_Data shown_
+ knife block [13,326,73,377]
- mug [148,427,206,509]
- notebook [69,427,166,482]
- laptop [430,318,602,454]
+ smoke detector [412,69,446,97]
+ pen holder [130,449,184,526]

==

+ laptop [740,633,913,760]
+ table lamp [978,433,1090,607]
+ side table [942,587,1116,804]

_What you should do_
What you give back should be only the lines of the records above, starting at the line with "knife block [13,326,73,377]" and ending at the line with "pen holder [130,449,184,526]", restated word for word.

_Answer box_
+ knife block [13,326,73,377]
- mug [148,427,206,509]
- notebook [69,427,166,482]
- laptop [430,318,602,454]
+ smoke detector [412,69,446,97]
+ pen holder [130,449,184,526]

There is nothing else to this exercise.